You are your car not only in terms of your own insatiable longings, for in this at least it is socially permitted and indeed encouraged that you acquire a virtual harem of cars, but also in terms of how people look at you. They will see you as not just you, but as Fabian of the flaming red Lamborghini or of the Bentley or of the Hummer or of the Harley—or of all of the above, and more. Your car announces and proclaims your level of testosterone, your ambitions, your sexual orientation, your age, your economic status, your political orientation, and much more. You probably do not know how fortunate you are in not having to work your way up through a succession of sad little Nissans, cheap Fords, flabby Dodges or Buicks, cars which no doubt wreak havoc on their owners’ self-images by painting them as losers, oddballs, marginals, misfits, and malcontent
s—though in another way we must be thankful for those traffic jams of plain-jane ordinary cars, for setting off our far more magnificent machines. If no one or nothing were ugly, the beautiful would be commonplace—and quite worthless. In driving the cars of the gods, we set off sparks of envy in the eyes of those we sweep past.

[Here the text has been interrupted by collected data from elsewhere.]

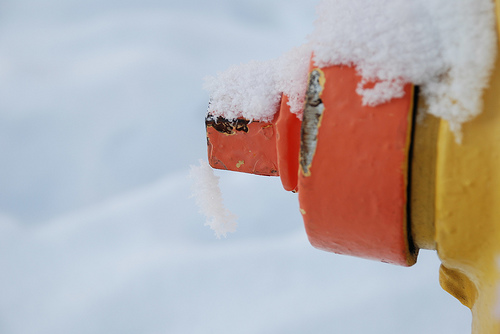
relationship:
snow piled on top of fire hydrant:
[7, 3, 497, 333] [199, 0, 500, 328]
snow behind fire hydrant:
[205, 0, 494, 149] [199, 0, 500, 328]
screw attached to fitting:
[205, 46, 302, 202] [297, 13, 475, 293]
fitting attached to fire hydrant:
[297, 14, 423, 294] [199, 0, 500, 328]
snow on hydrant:
[205, 0, 500, 138] [204, 8, 498, 319]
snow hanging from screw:
[193, 156, 229, 246] [194, 79, 315, 197]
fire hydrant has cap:
[199, 0, 500, 328] [196, 30, 302, 190]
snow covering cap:
[205, 0, 494, 149] [191, 36, 422, 262]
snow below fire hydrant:
[7, 3, 497, 333] [199, 0, 500, 328]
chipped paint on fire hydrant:
[302, 69, 328, 186] [199, 0, 500, 328]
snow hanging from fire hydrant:
[193, 156, 229, 246] [199, 0, 500, 328]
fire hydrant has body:
[199, 0, 500, 328] [414, 31, 496, 332]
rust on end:
[206, 112, 243, 138] [206, 64, 277, 180]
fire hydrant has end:
[199, 0, 500, 328] [206, 64, 277, 180]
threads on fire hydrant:
[407, 80, 431, 250] [199, 0, 500, 328]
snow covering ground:
[7, 3, 497, 333] [0, 3, 472, 333]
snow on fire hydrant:
[205, 0, 494, 149] [199, 0, 500, 328]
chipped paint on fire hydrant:
[204, 114, 251, 136] [199, 0, 500, 328]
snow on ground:
[80, 162, 223, 263] [0, 3, 472, 333]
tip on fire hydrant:
[205, 45, 315, 195] [199, 0, 500, 328]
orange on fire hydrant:
[205, 57, 415, 268] [199, 0, 500, 328]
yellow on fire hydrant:
[413, 31, 497, 332] [199, 0, 500, 328]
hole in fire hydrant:
[206, 118, 248, 134] [199, 0, 500, 328]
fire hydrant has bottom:
[199, 0, 500, 328] [425, 267, 494, 332]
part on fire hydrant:
[205, 45, 315, 195] [199, 25, 493, 332]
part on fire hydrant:
[303, 62, 409, 272] [199, 0, 500, 328]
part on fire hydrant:
[411, 54, 497, 332] [199, 25, 493, 332]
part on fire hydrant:
[434, 268, 497, 330] [199, 0, 500, 328]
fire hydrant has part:
[199, 25, 493, 332] [298, 71, 332, 181]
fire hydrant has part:
[199, 0, 500, 328] [202, 113, 257, 144]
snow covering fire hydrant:
[205, 0, 500, 138] [199, 0, 500, 328]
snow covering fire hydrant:
[205, 0, 494, 149] [199, 25, 493, 332]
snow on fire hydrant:
[205, 0, 500, 138] [206, 0, 497, 330]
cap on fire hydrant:
[202, 0, 415, 264] [199, 25, 493, 332]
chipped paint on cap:
[302, 69, 328, 186] [199, 0, 417, 265]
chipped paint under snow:
[204, 114, 251, 136] [201, 110, 252, 135]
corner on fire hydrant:
[435, 263, 478, 311] [199, 25, 493, 332]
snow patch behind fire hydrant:
[4, 0, 344, 214] [199, 25, 493, 332]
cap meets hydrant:
[199, 0, 417, 265] [409, 0, 497, 331]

What your first car, and especially this one, will offer like no others that come afterward, is the promise to be first, to win the race, to reach the summit, by simply pushing a few pedals and moving a lever or two, pressing some buttons, by an almost effortless labor. In this capsule on wheels, you are offered the promise of achieving all of your hopes and dreams, each and every day you slip body and soul behind its wheel—and all with little effort, almost no thought and hardly any planning, and no discipline other than submitting more or less to the so-called rules of the road. To drive a car: this will be your first great achievement, Fabian.

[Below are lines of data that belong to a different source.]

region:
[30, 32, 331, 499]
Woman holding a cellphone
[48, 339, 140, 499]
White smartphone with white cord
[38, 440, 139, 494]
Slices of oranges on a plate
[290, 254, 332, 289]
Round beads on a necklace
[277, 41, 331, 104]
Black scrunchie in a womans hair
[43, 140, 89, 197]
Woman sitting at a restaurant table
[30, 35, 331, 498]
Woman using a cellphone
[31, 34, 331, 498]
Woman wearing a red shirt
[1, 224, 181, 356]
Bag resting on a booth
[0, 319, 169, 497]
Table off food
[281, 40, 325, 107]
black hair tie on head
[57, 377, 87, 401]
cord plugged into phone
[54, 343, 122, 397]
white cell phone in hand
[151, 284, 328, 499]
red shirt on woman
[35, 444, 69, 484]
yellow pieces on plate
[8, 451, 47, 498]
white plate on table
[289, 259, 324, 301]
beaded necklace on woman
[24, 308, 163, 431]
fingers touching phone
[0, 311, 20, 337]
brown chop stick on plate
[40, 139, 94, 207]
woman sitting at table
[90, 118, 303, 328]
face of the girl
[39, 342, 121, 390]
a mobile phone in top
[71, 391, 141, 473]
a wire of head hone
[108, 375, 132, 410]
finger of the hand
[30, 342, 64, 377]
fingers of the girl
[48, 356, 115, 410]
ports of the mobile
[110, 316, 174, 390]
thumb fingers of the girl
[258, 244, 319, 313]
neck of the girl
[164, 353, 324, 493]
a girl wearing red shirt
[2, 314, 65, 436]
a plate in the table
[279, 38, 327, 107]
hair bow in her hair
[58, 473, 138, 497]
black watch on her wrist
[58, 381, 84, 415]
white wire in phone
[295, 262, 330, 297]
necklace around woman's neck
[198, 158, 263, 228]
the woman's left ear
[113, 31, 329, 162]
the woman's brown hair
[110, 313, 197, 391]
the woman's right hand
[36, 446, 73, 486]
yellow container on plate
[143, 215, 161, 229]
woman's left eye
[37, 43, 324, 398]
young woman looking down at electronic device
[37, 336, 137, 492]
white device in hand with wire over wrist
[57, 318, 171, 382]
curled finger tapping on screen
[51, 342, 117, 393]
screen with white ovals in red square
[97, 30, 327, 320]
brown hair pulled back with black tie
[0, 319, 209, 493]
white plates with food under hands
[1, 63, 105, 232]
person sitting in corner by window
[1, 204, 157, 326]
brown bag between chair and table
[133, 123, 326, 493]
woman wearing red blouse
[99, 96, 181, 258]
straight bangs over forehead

Yet your eventual success—as revolutionizing engineer, a Titan of investment, a great attorney, whatever—will enable you to see the illusion at the heart of even your most fervent desires, and make you wonder at how something that seems to promise so much, the climbing into your new Lamborghini or some other splendid car, can so often seem to deliver little more than a somewhat weary memory of the road and the traffic and the tiny imperfections of design or finish or handling or performance that seem to plague any car, even the finest and most expensive, or I sometimes think, especially those. Bumper-to-bumper traffic comes to seem an exercise in mass hysteria in which millions and billions of motorists believe they are heading down the road to success when the reality is that they are probably going nowhere fast, like hamsters on a treadmill, and only wearing ruts into a stultifyingly familiar route, and spending themselves eventually into penury to do so, although to the profit of those of us who have invested wisely. Such thoughts often pass through my mind while flying over some metropolitan sprawl at rush hour, in the dark, during winter, and I stare down at the slow-moving rivers of red tail-lights and white headlamps—as I did only forty-five minutes ago after taking off for Brussels.